>> start Source text

The Libermans achieved the pinnacle of fame in post-WWII New York. Alex was the editorial director of the Condé Nast publishing empire, and Tatiana designed custom hats for the rich and famous. The young Francine observed, digested and endured it all. In Seattle last week, she talked about her parents, herself and the perils of writing a memoir about people so close to her heart.

Q: Why did you decide to write a memoir about your parents?

A: It's a totally normal impulse on the part of a writer with complex, devious, fascinating parents (Gray names several other writers — Mary Gordon, Colette, Philip Roth — who wrote memoirs of their parents.) It's an impulse to write about them as a confirmation, as a resurrection. Also, if they were great self-inventions, cloaked in an identity that they created, with a vastly different reality beneath the mask. In a way, it's a brutal impulse. But there's an impulse of justice, to set the record straight. It's an act of correction (or will) as much as an act of commemoration. Writers are thugs.

>> end Source text
>> start Listed records

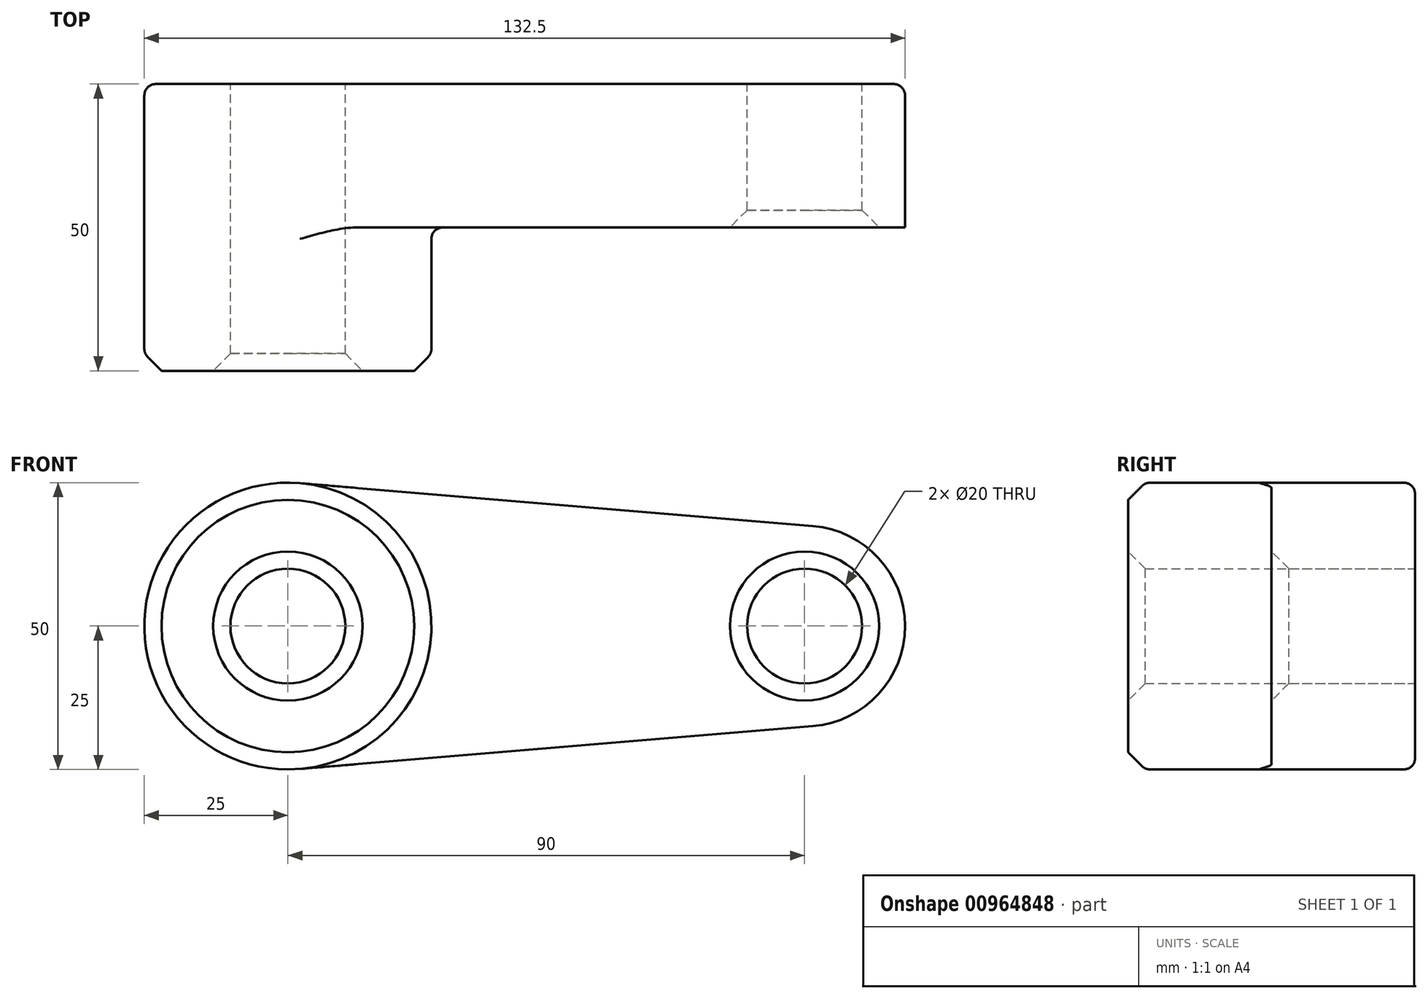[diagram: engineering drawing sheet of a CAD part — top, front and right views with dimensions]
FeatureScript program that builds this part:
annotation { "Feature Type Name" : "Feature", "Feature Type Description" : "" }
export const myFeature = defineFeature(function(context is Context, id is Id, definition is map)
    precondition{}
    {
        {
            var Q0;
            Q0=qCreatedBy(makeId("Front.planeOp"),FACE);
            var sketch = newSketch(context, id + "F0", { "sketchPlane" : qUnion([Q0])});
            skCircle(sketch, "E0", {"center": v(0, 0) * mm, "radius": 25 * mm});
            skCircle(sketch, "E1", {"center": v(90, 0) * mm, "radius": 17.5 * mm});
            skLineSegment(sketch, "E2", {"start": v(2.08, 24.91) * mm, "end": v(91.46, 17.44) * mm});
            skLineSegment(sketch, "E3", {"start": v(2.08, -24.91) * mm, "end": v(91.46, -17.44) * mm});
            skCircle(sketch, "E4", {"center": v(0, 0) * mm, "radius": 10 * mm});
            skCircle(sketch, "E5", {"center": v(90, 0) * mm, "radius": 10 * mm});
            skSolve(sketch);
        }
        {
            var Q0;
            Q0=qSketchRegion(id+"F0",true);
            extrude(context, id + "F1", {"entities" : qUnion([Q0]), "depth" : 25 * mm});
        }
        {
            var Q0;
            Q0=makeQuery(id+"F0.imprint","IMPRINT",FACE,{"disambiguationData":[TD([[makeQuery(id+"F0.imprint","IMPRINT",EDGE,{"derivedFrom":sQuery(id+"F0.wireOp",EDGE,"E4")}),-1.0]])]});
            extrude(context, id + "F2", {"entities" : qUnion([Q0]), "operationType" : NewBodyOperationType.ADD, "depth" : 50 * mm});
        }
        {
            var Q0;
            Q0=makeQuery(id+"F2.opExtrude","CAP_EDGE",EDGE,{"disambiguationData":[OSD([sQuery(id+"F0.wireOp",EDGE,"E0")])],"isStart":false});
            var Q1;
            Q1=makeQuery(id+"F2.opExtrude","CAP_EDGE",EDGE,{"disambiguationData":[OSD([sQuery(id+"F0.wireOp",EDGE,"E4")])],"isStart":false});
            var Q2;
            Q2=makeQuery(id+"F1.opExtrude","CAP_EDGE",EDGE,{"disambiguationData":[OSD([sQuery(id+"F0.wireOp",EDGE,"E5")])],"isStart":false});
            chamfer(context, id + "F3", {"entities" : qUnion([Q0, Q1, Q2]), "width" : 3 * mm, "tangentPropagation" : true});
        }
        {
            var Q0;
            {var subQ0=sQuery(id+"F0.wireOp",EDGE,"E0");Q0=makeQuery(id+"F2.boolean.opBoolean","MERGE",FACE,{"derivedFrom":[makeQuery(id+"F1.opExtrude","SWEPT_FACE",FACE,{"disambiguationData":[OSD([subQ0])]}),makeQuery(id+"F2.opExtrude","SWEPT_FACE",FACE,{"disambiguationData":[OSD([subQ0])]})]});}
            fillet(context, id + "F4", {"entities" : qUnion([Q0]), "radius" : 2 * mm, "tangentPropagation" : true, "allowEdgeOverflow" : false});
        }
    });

>> end Listed records

Objectives ::
**1)** Reproduce the passage of the memoir interview from "The Libermans achieved" to "about your parents?".
**2)** In the memoir interview, what position did Alex hold at Condé Nast?
**3)** List the writers named in the memoir interview as having written memoirs of their parents.

Answers for the tasks ::
**1)**
The Libermans achieved the pinnacle of fame in post-WWII New York. Alex was the editorial director of the Condé Nast publishing empire, and Tatiana designed custom hats for the rich and famous. The young Francine observed, digested and endured it all. In Seattle last week, she talked about her parents, herself and the perils of writing a memoir about people so close to her heart.

Q: Why did you decide to write a memoir about your parents?

**2)** He was the editorial director of the Condé Nast publishing empire.

**3)** Mary Gordon, Colette, Philip Roth